Source data

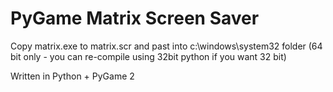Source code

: # PyGame Matrix Screen Saver

Copy matrix.exe to matrix.scr and past into c:\windows\system32 folder (64 bit only - you can re-compile using 32bit python if you want 32 bit)

Written in Python + PyGame 2
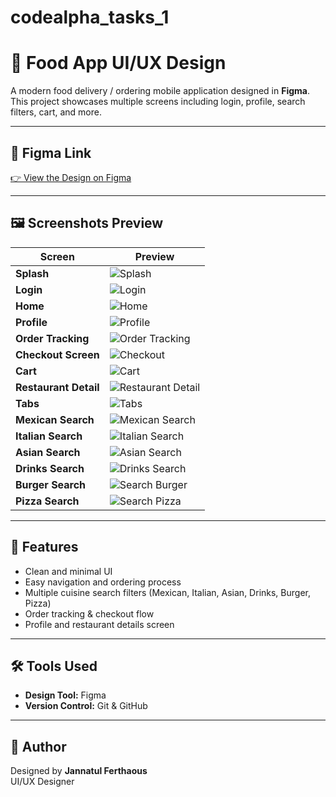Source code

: # codealpha_tasks_1
# 🍔 Food App UI/UX Design

A modern food delivery / ordering mobile application designed in **Figma**.  
This project showcases multiple screens including login, profile, search filters, cart, and more.

---

## 🔗 Figma Link
[👉 View the Design on Figma](https://www.figma.com/design/JFCgjUweIQXCuSoUNgGkRt/Food-app?node-id=0-1&t=UtQvbbmEcrF7i5oZ-1)

---

## 🖼 Screenshots Preview

| Screen | Preview |
|--------|---------|
| **Splash** | ![Splash](./screenshots/Splash.png) |
| **Login** | ![Login](./screenshots/Login.png) |
| **Home** | ![Home](./screenshots/Home.png) |
| **Profile** | ![Profile](./screenshots/profile.png) |
| **Order Tracking** | ![Order Tracking](./screenshots/order-tracking.png) |
| **Checkout Screen** | ![Checkout](./screenshots/checkout-screen.png) |
| **Cart** | ![Cart](./screenshots/cart.png) |
| **Restaurant Detail** | ![Restaurant Detail](./screenshots/restaurant-detail.png) |
| **Tabs** | ![Tabs](./screenshots/tabs.png) |
| **Mexican Search** | ![Mexican Search](./screenshots/mexican-search.png) |
| **Italian Search** | ![Italian Search](./screenshots/italian-search.png) |
| **Asian Search** | ![Asian Search](./screenshots/asain-search.png) |
| **Drinks Search** | ![Drinks Search](./screenshots/drinks-search.png) |
| **Burger Search** | ![Search Burger](./screenshots/search-burger.png) |
| **Pizza Search** | ![Search Pizza](./screenshots/search-pizza.png) |



---

## 🎨 Features
- Clean and minimal UI  
- Easy navigation and ordering process  
- Multiple cuisine search filters (Mexican, Italian, Asian, Drinks, Burger, Pizza)  
- Order tracking & checkout flow  
- Profile and restaurant details screen  

---

## 🛠 Tools Used
- **Design Tool:** Figma  
- **Version Control:** Git & GitHub  

---

## 👤 Author
Designed by **Jannatul Ferthaous**  
UI/UX Designer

## ASSIGNED TASK
Retype every line of the listing above character for character, and leave the pictures out of your answer.

## ANSWER TO THE PROBLEM
Source code

: # PyGame Matrix Screen Saver

Copy matrix.exe to matrix.scr and past into c:\windows\system32 folder (64 bit only - you can re-compile using 32bit python if you want 32 bit)

Written in Python + PyGame 2
Source code

: # codealpha_tasks_1
# 🍔 Food App UI/UX Design

A modern food delivery / ordering mobile application designed in **Figma**.  
This project showcases multiple screens including login, profile, search filters, cart, and more.

---

## 🔗 Figma Link
[👉 View the Design on Figma](https://www.figma.com/design/JFCgjUweIQXCuSoUNgGkRt/Food-app?node-id=0-1&t=UtQvbbmEcrF7i5oZ-1)

---

## 🖼 Screenshots Preview

| Screen | Preview |
|--------|---------|
| **Splash** | ![Splash](./screenshots/Splash.png) |
| **Login** | ![Login](./screenshots/Login.png) |
| **Home** | ![Home](./screenshots/Home.png) |
| **Profile** | ![Profile](./screenshots/profile.png) |
| **Order Tracking** | ![Order Tracking](./screenshots/order-tracking.png) |
| **Checkout Screen** | ![Checkout](./screenshots/checkout-screen.png) |
| **Cart** | ![Cart](./screenshots/cart.png) |
| **Restaurant Detail** | ![Restaurant Detail](./screenshots/restaurant-detail.png) |
| **Tabs** | ![Tabs](./screenshots/tabs.png) |
| **Mexican Search** | ![Mexican Search](./screenshots/mexican-search.png) |
| **Italian Search** | ![Italian Search](./screenshots/italian-search.png) |
| **Asian Search** | ![Asian Search](./screenshots/asain-search.png) |
| **Drinks Search** | ![Drinks Search](./screenshots/drinks-search.png) |
| **Burger Search** | ![Search Burger](./screenshots/search-burger.png) |
| **Pizza Search** | ![Search Pizza](./screenshots/search-pizza.png) |



---

## 🎨 Features
- Clean and minimal UI  
- Easy navigation and ordering process  
- Multiple cuisine search filters (Mexican, Italian, Asian, Drinks, Burger, Pizza)  
- Order tracking & checkout flow  
- Profile and restaurant details screen  

---

## 🛠 Tools Used
- **Design Tool:** Figma  
- **Version Control:** Git & GitHub  

---

## 👤 Author
Designed by **Jannatul Ferthaous**  
UI/UX Designer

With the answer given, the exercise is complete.